The sovereign may forbid the entrance of his territory either to foreigners in general, or in particular cases, or to certain persons… according as he may think it advantageous to the state.
-Scalia again, quoting a 1758 treatise. Notice that nice use of “he” to denominate the sovereign, a little touch I’m sure Justice Scalia found endearing.
A time when everyone recognized that only the propertied or well-to-do were entitled to the privileges of citizenship.
The Articles of Confederation had provided that “the free inhabitants of each of these States, paupers, vagabonds and fugitives from justice excepted, shall be entitled to all privileges and immunities of free citizens in the several States.”
-Scalia again, quoting the Articles of Confederation, and reminding those among us with a somewhat more liberal bent why we are relieved to be rid of them.
When the State of California was free to set up a “bum blockade” to keep out undesirables, a term that meant people from Oklahoma, Arkansas and Texas.
Notwithstanding “[t]he myth of an era of unrestricted immigration” in the first 100 years of the Republic, the States enacted numerous laws restricting the immigra- tion of certain classes of aliens, including convicted criminals, indigents, persons with contagious diseases, and (in Southern States) freed blacks. Neuman, The Lost Century of American Immigration (1776–1875), 93 Colum. L. Rev. 1833, 1835, 1841–1880 (1993).
-More from that Scalia dissent.
When the national government would enact legislation titled “An Act to prohibit the ‘Coolie Trade’ by American Citizens in American Vessels,” designed to ban Chinese immigration (Congress’s first attempt at, to borrow a phrase, immigration reform)
As this Court has said, it is an “ ‘accepted maxim of international law, that every sovereign nation has the power, as inherent in sovereignty, and essential to self-preservation, to forbid the entrance of foreigners within its dominions.’ ” Fong Yue Ting v. United States, 149 U. S. 698, 705(1893) (quoting Ekiu v.
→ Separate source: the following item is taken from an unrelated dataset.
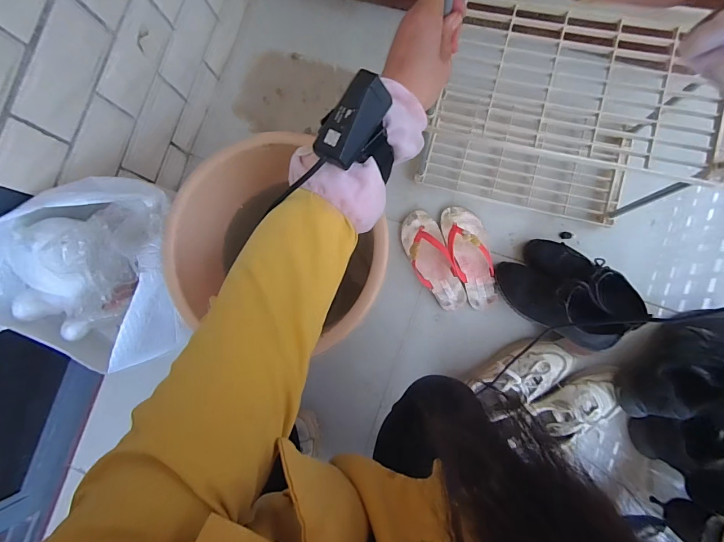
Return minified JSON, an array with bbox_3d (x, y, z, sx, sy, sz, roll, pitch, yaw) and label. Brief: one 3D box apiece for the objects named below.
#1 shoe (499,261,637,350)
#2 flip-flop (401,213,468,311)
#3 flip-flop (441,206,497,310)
[{"bbox_3d":[0.368,0.060,0.700,0.227,0.119,0.097,29,89,9],"label":"shoe"},{"bbox_3d":[0.149,-0.023,0.776,0.084,0.039,0.223,-22,83,5],"label":"flip-flop"},{"bbox_3d":[0.234,-0.034,0.769,0.091,0.038,0.221,-16,83,5],"label":"flip-flop"}]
United States, 142 U. S. 651, 659 (1892) ).
-Scalia, quoting with apparent approval a case upholding the “Coolie Trade” act as to two Chinese immigrants, and another case involving a Japanese immigrant.
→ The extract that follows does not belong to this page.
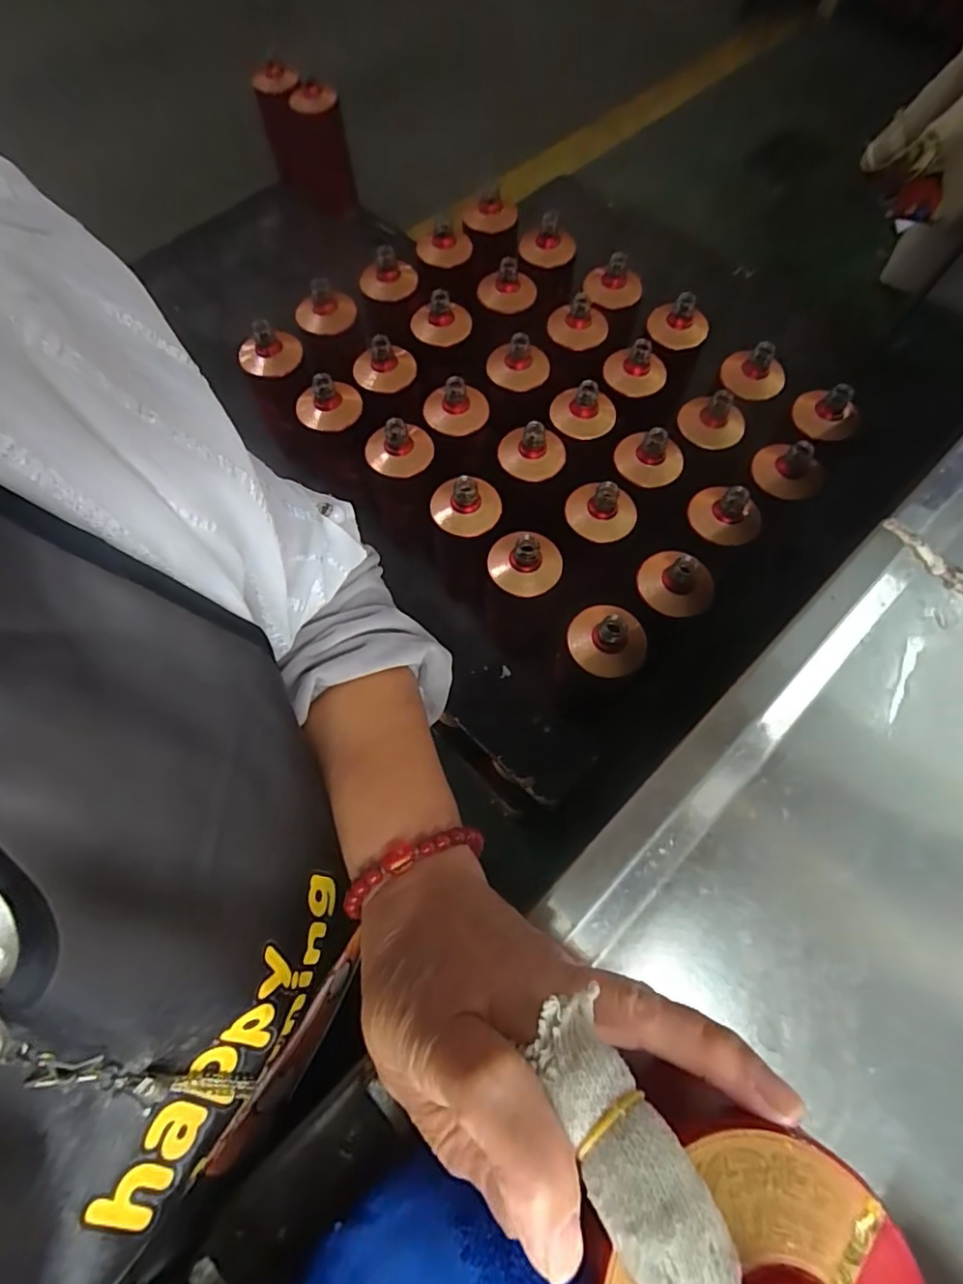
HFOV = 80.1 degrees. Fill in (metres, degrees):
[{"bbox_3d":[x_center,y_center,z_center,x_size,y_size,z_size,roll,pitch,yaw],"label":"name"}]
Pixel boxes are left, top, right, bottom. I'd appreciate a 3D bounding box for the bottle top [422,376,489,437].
[{"bbox_3d":[-0.032,-0.288,0.696,0.078,0.051,0.066,-1,66,0],"label":"bottle top"}]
Justice Scalia does note that all good things have not been lost with the passage of time.
([Unlike America,] some countries, for example, have recently discovered the death penalty to be barbaric)
-Yes, seriously, Scalia writes this in the opinion, and makes clear his disgust for “some countries.”
One reading his dissent comes away with the sense that the author looked back with sadness and even anger at the loss of a time when states were free to exclude lowlifes, blacks, and Okies, and when the sovereign was not thought of as some general demos but was denominated as “he.”
It is worth noting that, when this opinion came down, Justice Scalia was not the only one having that kind of a day.
Is it true that our society is inexorably evolving in the direction of greater and greater decency? Who says so, and how did this particular philosophy of history find its way into our fundamental law?
-from Justice Alito’s dissent in Miller v. Alabama.